Pour ce match retour de Coupe du roi, Mourinho donnait une nouvelle opportunité à l'homme aux yeux tout droit sortis d'un bocal d'éclabousser la rencontre de son talent. Cette fois, Özil a rempli le contrat, et peut être considéré comme le meilleur titulaire madrilène de la soirée, en compagnie d'un Arbeloa bien plus incisif qu'à l'accoutumée. Mais, au-delà d'une prise de conscience personnelle, symbolisée par cette frappe gigantesque qui secoua salement la barre à la 25e minute, comment expliquer la mue de Mesut ?

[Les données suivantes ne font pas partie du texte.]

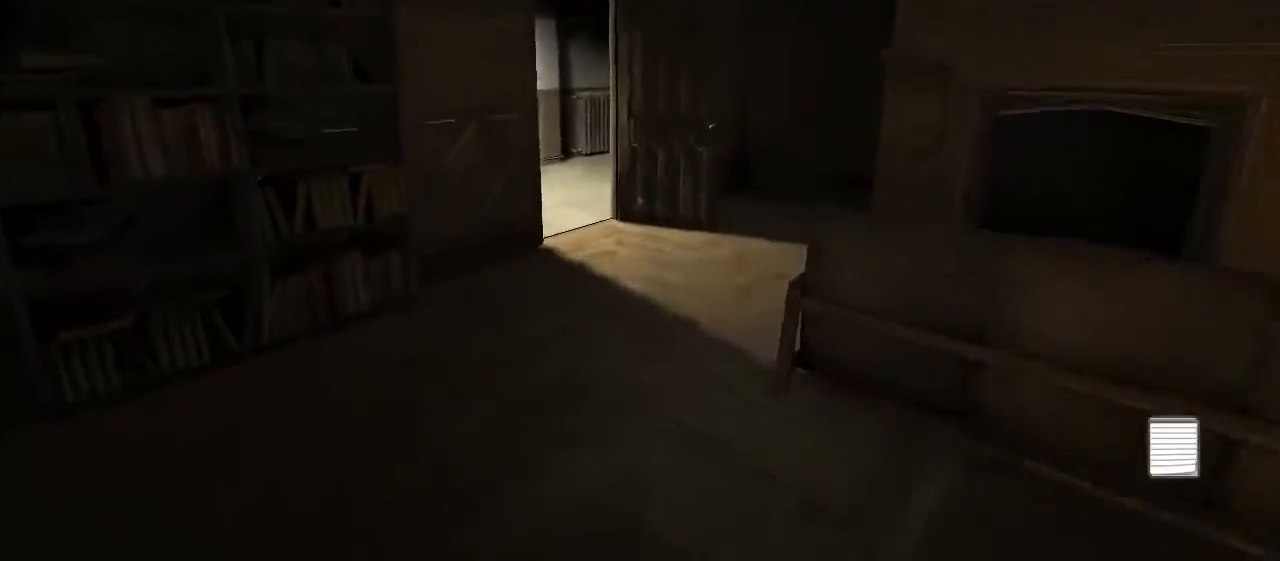
{"keys": ["shift", "w"], "mouse": [], "events": [[283, "space", "down"], [317, "space", "up"], [350, "mouse_left", "down"], [450, "mouse_left", "up"]]}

Aussi livide que le teint de sa peau

A l'aller, Mourinho avait réservé à Özil une place sur le banc. Entré en jeu à la 66e minute, en remplacement d'un Lassana Diarra monstrueux, l'Allemand avait offert une prestation aussi livide que le teint de sa peau. Au terme du match retour, le Français affiche un bilan bien plus contrasté, quand Özil a frôlé le sans faute. S'ils n'occupent pas le même poste, la comparaison de leurs rendements met cependant en lumière l'importance des choix de leur coach dans leur rayonnement personnel.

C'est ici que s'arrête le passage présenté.